> [Dataset entries]:
※ ※ ※

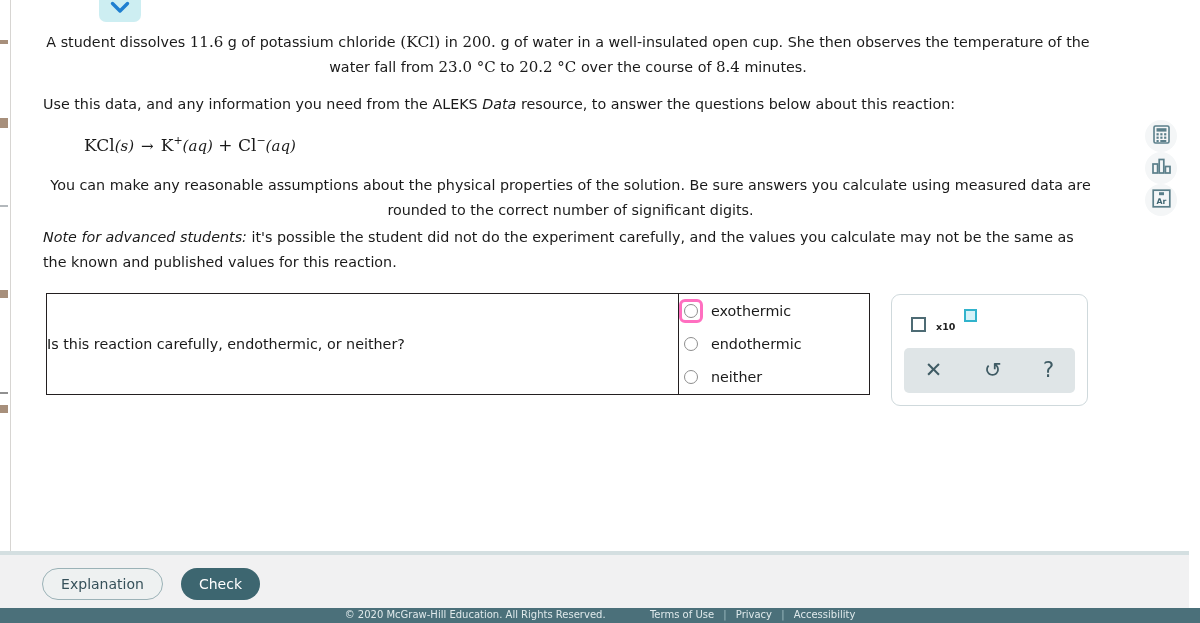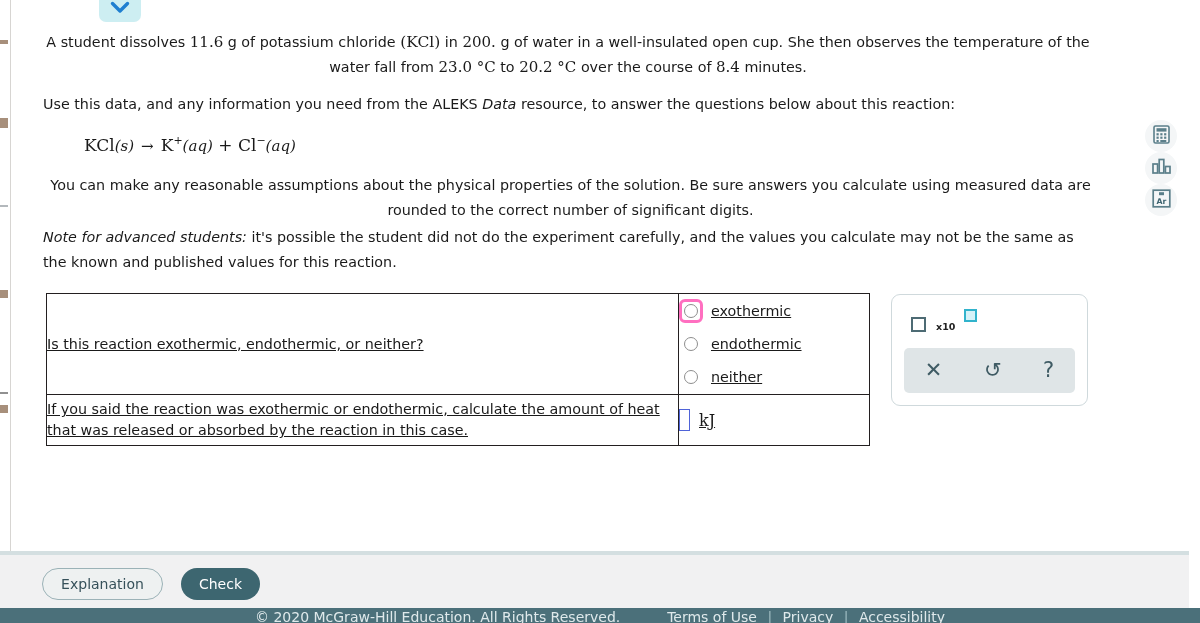--- a/index.html
+++ b/index.html
@@ -92,7 +92,6 @@
     border: 1px solid #231f20;
     vertical-align: middle;
     padding: 0;
-    text-decoration: underline;
   }
   .q-cell {
     width: 631px;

※ ※ ※

> [What you should do]:
Every line above is to be repeated exactly, but no picture is to appear in the copy.

> [Expected answer]:
--- a/index.html
+++ b/index.html
@@ -92,7 +92,6 @@
     border: 1px solid #231f20;
     vertical-align: middle;
     padding: 0;
-    text-decoration: underline;
   }
   .q-cell {
     width: 631px;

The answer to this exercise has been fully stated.